On Wednesday, Woolies announced that it would roll out a cut-price Farmer's Own milk brand in a bid to correct the impression that the supermarket giant is exploiting dairy farmers, by bypassing the middle men.
Under the Woolies plan, the $1 per litre milk price that consumers love but dairy farmers abhor, would be retained by the grocery giant buying directly the milk from farmers.
"We have always believed that the drop to $1 a litre is not sustainable for the dairy industry and not good for dairy farmers . . . As a result, we are looking at trialling alternatively-sourced milk products, direct from dairy farmers that deliver a higher price at the farm gate," The Australian Financial Review quoted Andrew Hall, director of Woolworths' corporate and public affairs.

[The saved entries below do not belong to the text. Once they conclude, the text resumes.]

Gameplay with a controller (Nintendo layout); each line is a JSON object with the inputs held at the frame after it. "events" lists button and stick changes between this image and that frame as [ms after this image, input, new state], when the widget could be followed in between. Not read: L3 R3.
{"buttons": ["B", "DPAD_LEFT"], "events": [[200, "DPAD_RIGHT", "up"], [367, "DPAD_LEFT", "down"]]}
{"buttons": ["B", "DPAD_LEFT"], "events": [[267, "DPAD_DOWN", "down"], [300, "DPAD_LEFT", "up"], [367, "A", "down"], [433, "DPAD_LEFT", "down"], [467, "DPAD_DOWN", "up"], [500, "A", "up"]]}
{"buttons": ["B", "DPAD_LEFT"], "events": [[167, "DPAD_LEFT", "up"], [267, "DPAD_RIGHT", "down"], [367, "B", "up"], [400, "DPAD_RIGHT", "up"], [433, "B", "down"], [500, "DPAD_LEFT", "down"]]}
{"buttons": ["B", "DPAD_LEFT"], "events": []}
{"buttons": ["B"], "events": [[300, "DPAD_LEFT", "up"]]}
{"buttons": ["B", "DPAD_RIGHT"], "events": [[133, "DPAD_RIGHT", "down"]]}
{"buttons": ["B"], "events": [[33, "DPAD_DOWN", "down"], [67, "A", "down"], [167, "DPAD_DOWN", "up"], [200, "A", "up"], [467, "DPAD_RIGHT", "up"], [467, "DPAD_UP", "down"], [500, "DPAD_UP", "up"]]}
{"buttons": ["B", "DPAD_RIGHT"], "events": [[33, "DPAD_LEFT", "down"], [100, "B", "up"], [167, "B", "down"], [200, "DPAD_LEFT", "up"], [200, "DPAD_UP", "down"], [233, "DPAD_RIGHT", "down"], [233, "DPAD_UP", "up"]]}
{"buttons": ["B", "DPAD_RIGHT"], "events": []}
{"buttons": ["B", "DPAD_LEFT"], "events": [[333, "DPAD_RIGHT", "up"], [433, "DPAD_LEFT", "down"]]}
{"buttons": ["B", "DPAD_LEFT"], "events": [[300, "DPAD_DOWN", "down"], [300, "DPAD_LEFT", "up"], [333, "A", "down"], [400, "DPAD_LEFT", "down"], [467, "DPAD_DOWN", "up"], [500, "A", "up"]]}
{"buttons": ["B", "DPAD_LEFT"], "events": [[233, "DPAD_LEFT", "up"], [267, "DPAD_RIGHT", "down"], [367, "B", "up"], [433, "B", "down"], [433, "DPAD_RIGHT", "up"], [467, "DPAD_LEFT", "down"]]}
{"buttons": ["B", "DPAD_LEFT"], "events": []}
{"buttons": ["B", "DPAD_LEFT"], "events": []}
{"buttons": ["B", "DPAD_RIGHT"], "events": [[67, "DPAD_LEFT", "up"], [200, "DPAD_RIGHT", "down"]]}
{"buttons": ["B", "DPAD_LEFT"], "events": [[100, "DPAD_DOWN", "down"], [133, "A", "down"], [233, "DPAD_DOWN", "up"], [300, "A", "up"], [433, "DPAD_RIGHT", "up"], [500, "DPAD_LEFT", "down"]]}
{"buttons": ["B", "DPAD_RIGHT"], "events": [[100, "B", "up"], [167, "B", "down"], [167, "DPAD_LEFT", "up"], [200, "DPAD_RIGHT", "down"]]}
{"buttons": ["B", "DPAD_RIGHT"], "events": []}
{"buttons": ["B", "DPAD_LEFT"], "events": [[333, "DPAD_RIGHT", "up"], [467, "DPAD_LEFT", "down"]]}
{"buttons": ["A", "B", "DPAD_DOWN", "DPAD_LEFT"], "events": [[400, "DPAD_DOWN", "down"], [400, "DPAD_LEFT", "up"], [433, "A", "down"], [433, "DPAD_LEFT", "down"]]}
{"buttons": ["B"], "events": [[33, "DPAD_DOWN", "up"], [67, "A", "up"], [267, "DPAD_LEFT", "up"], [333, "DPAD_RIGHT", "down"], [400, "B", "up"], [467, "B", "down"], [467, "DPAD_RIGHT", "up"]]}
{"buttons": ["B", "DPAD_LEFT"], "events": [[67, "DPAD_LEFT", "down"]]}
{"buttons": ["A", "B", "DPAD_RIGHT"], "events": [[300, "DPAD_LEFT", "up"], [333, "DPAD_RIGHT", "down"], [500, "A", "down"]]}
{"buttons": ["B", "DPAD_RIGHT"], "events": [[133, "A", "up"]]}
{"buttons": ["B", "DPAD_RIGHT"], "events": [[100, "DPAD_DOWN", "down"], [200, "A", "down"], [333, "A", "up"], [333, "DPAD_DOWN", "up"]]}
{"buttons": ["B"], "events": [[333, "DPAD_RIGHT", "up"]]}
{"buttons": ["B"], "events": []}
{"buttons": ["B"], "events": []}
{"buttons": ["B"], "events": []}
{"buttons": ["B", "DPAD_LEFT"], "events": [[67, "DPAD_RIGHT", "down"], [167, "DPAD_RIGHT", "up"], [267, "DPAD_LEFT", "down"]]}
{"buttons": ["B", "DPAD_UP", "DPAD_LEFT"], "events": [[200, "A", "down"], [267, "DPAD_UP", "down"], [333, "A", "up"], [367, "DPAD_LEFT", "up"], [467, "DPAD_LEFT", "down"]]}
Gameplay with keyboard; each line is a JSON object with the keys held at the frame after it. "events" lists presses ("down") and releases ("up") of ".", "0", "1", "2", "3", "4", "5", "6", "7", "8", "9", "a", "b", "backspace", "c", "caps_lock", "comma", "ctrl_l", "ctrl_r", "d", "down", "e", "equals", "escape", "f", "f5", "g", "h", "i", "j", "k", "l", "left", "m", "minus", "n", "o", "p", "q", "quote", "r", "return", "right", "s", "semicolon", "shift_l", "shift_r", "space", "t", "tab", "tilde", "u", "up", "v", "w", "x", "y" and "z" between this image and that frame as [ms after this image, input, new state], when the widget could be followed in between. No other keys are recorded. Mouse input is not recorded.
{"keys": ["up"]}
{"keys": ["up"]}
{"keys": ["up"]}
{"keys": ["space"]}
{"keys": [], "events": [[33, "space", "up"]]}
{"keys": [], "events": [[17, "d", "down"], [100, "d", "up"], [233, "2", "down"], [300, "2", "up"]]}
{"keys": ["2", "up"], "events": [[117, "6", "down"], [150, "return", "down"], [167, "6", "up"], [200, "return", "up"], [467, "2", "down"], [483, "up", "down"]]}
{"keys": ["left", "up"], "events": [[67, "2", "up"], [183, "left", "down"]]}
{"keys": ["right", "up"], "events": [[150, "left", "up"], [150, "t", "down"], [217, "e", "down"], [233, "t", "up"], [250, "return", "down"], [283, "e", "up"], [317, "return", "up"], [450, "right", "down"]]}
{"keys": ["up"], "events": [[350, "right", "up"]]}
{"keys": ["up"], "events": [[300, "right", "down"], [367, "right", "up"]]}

In 2011, the ACCC investigated the price war and concluded that it was the supermarkets that carried the cost of lower milk prices in terms of lower profit margins for the basic commodity.
Ironically, milk prices in the international market continue to go up because of the worst drought to hit New Zealand in 10 years. As a result, whole milk powder prices for delivery in May increased by almost 25 per cent to $5,313 a tonne from the previous auction. Reckoned a month earlier, the increase is about 50 per cent higher, according to the Web site of GlobalDairy Trade, an industry monitor.
New Zealand's North Island has been declared a drought area, while conditions are not different in the South Island which could cause a 1 per cent decline in production for the world's biggest milk exporter which ships about 95 per cent of its production.
New Zealand supplies 30 per cent of the global milk requirement. Until the drought eases and milk production in New Zealand improves, international dairy prices are expected to remain high, said Ted Charteris, the Victorian manager of Rabobank.
However, Rabobank senior dairy analyst Michael Harvey said Aussie farmers could not benefit from this development because most of the near-term contracts have already been locked in for most milk produces in Australia.
He added that although Australia exports 50 per cent of its dairy output, farmers who are mostly located in Queensland, New South Wales and Western Australia that supply the domestic market, cannot easily shift to international sales to benefit from the high commodity prices in the global market.